Algorave: The live coding movement that makes next-level electronic music
Artists across the world are redefining what it means to create music with a laptop
In the back room of a bar in the South London suburb of New Cross, there’s a revolution happening. Or maybe it’s not so much a revolution as a de-volution, a rolling back to the backend of music production, where the possibilities of the encoded information inside computer software is open and endless. An artist with the simple stage name Joanne, is standing on a stage at the Amersham Arms, looking at her laptop and typing, immersed in dry ice and the creative process, as a projection plays behind her. Red, blue, green, yellow, purple text on a black background moves and changes; highlighted orange, and cut-and-pasted, in a flash, disappearing with the rhythm of a cursor. The music it conjures is bouncing out of several well-placed speakers.

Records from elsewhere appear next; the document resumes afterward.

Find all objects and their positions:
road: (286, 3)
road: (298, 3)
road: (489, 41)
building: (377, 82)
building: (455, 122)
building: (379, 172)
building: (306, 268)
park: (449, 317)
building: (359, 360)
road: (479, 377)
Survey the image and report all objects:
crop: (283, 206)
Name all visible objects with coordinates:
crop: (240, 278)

It ricochets from the corners of the dimmed room as a repetitive dull thud drops, then builds up through a crunching, incessant rhythm. Some of the audience squeals, the floor vibrating with a heavy beat that’s almost organic. This is the look and sound of live-coded electronic music, or the more recently (and craftily) coined music ‘genre’ now known as Algorave.
“Suddenly a lot more people started turning up and getting the idea. I think it’s from having a name which doesn't take itself too seriously but sort of gets across the idea that it’s somewhere you go to have fun,” chuckles Alex McLean through video chat, an ‘Algoraver’ himself called yaxu and the organizer of a recent Algorave ‘tour’ through London and Sheffield in England, as well as Karlsruhe in Germany. “Having a kind of identity has helped and, I guess, before there weren’t so many people doing it but through various efforts we’ve broadened the community, it’s become more of a community of practitioners.”

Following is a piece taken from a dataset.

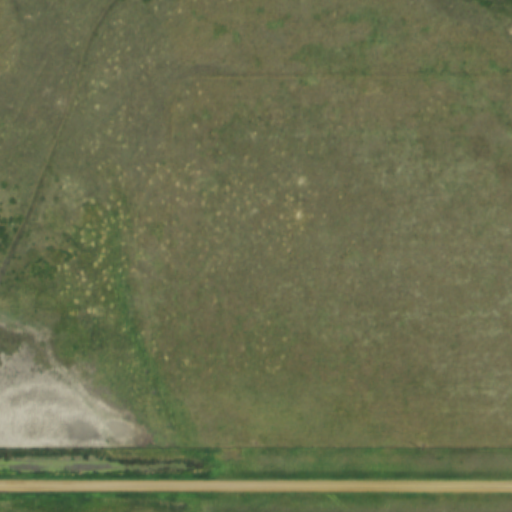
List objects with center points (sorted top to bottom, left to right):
road: (255, 487)
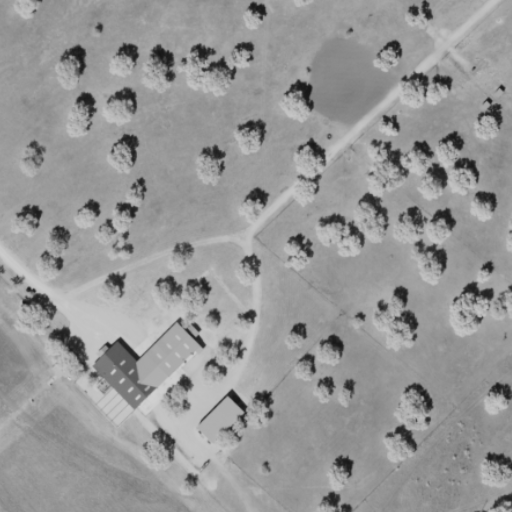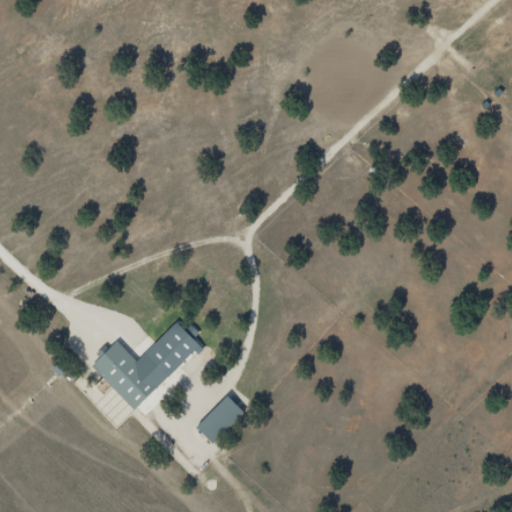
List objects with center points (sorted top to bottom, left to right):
road: (52, 292)
building: (125, 377)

McLean is a 16-year veteran of this kind of live-coding performance, an event where producers – and quite possibly their audience – understand their instruments at the core, where the programming language of real-time audio synthesisers is pared down and revealed to all on a screen with a stark black or white background. “It’s kind of a Luddite’s approach, in a way, because it's stripping back away from graphical user interfaces and just getting back at the underlying text of all the stuff that's happening inside a computer, all it’s elements, and treating the computer like a language machine, or tool.”

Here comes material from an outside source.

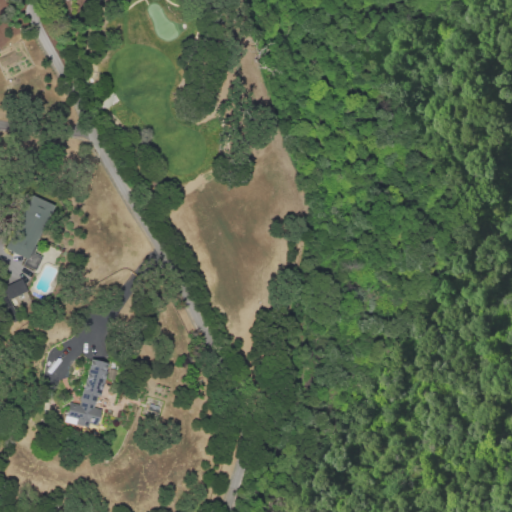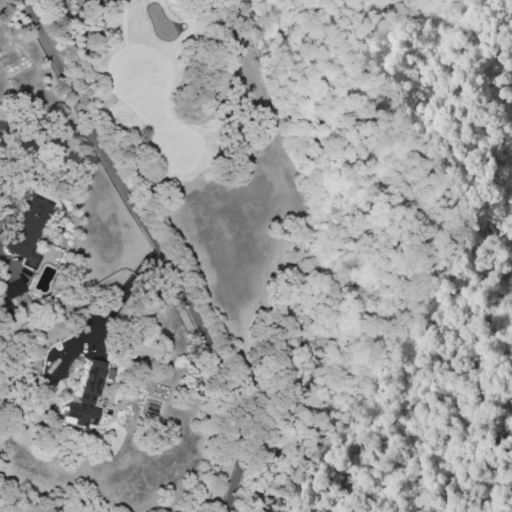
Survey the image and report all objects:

When watching or engaging with an Algorave performance, there are a few things of which to take note. As an audience member, essentially what you’re doing is looking at a person looking at their computer with a straight face. It’s an unusual sight to behold. The sound that comes out of that is often something, coarse, lo-fi and erratic. Sometimes the beats can be hard for the inexperienced dancer to follow, oscillating between the fast breakbeats comparable to drum ‘n’ bass, other times evoking straight up four-to-the-floor rhythms. There’s real, visceral experimentation going on here, even if it’s typed out through a certain syntax. It makes one wonder about the patterns that drive both the human brain and a computer processor, where an intuitive approach to music – within genres like drum ‘n’ bass, even footwork, for example – deploys similar results to a process like live-coding, which is literally literal. “It is a strange experience making this stuff because it is so absorbing using the system,” says McLean. “You get completely absorbed in it and people are responding very physically. You're both locked into this sort of very abstract world of language structures, while also being tuned into this very physical response. So when you're mixing these very abstract linguistic structures with this very physical response, there is something very lateralized going on, you have this very spatial reasoning meshing with this very linguistic reasoning.”